Congress acted quickly after
that and passed, a mere eight months later, the “Federal Income-tax Law” (in
October 1913). In 1939, a new division, Title 26, of the United States Code was
set aside for the act and was dubbed the “Internal Revenue Code.” There have
been two major overhauls of the Code since then, most recently in 1986 under
Ronald Reagan. Our modern version is therefore called the Internal Revenue Code
of 1986.[2]
The current section 61
of the Code provides that “gross income means all income from whatever source
derived,”[3] and goes on to list many
examples, including, inter alia,
compensation for services, gross income from business, gains derived from
dealings in property, and more. Judicial interpretations of this definition
(including its predecessor provisions in previous incarnations of the Code)
have given Congress the widest possible breadth in taxing income. Nevertheless,
there are some limitations on what “income” means, and for various policy and
other reasons some increases to a taxpayer’s wealth that could easily be
considered “income” are specifically excluded.

- [Records shown]:
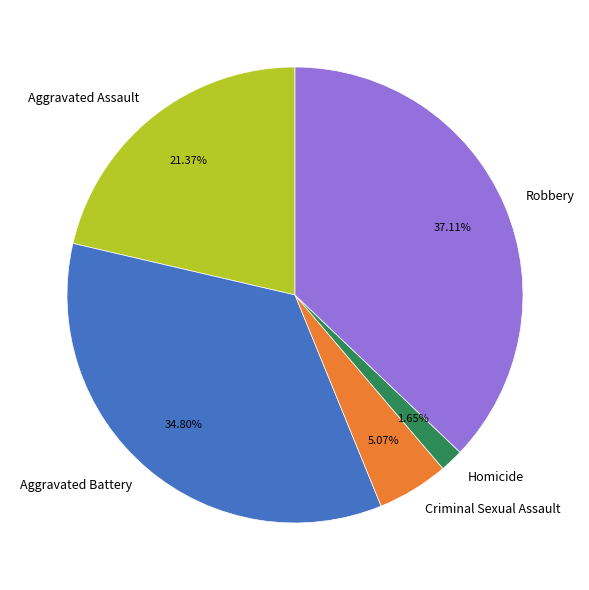

How many slices are in this pie chart?

5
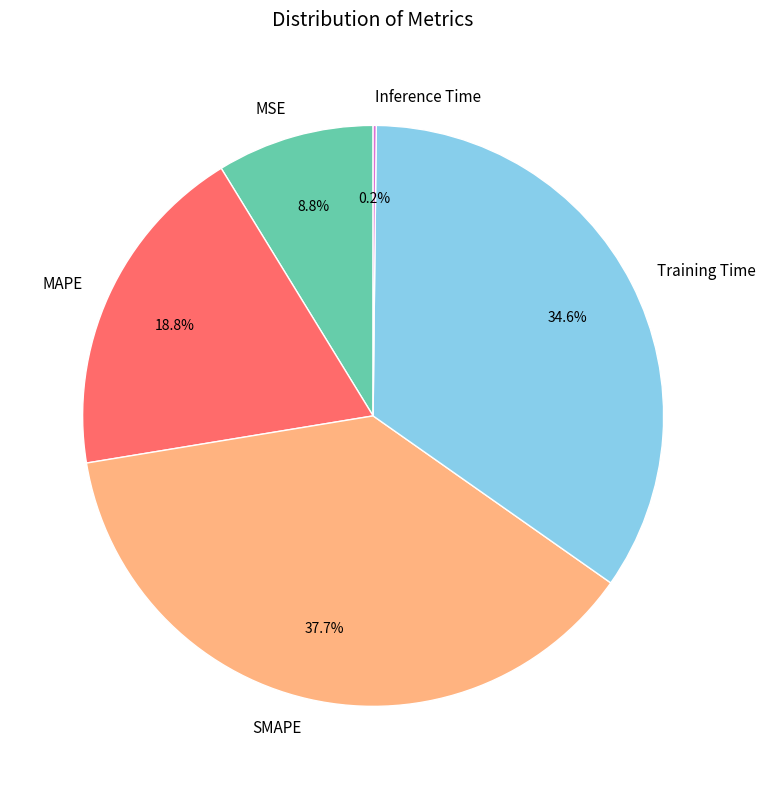

To the nearest percent, what percentage of the pie is Training Time?

35%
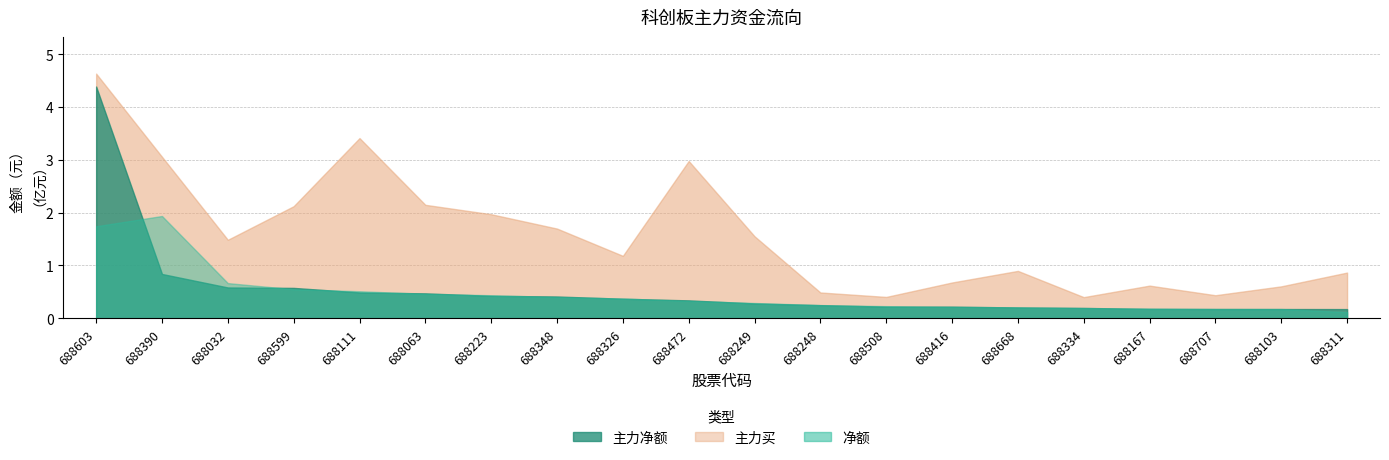

What is the lowest value of the 主力净额 series?

17309455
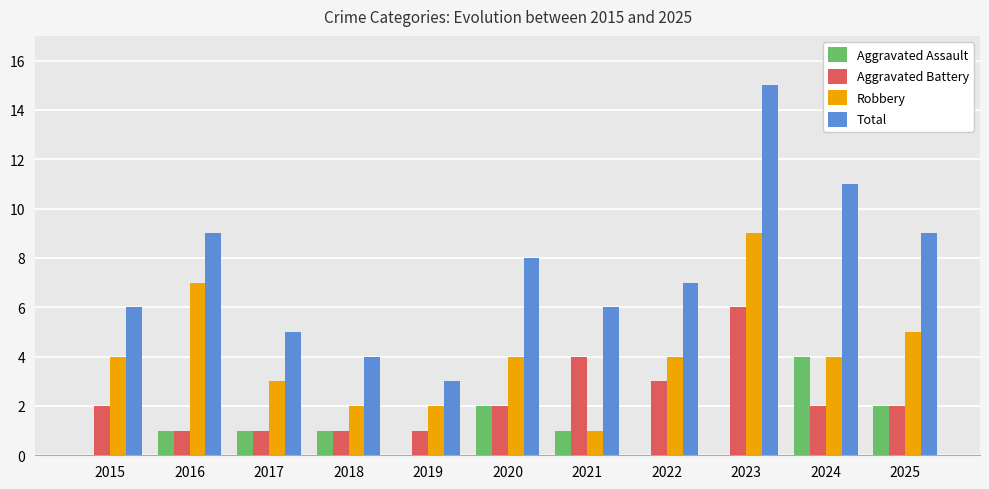

What is the sum of the Total values at 2024 and 2016?

20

- [Study questions]:
**1)** Repeat the income tax passage word for word from "have given Congress" to "are specifically excluded.".
**2)** Please reproduce the listing exactly from the line with "What is the lowest value of the 主力净额 series?" through the end of the listing, both ends included, and omit the pictures.
The income tax passage and the listing have nothing to do with each other.

- [Outputs in order]:
**1)**
have given Congress the widest possible breadth in taxing income. Nevertheless,
there are some limitations on what “income” means, and for various policy and
other reasons some increases to a taxpayer’s wealth that could easily be
considered “income” are specifically excluded.

**2)**
What is the lowest value of the 主力净额 series?

17309455

What is the sum of the Total values at 2024 and 2016?

20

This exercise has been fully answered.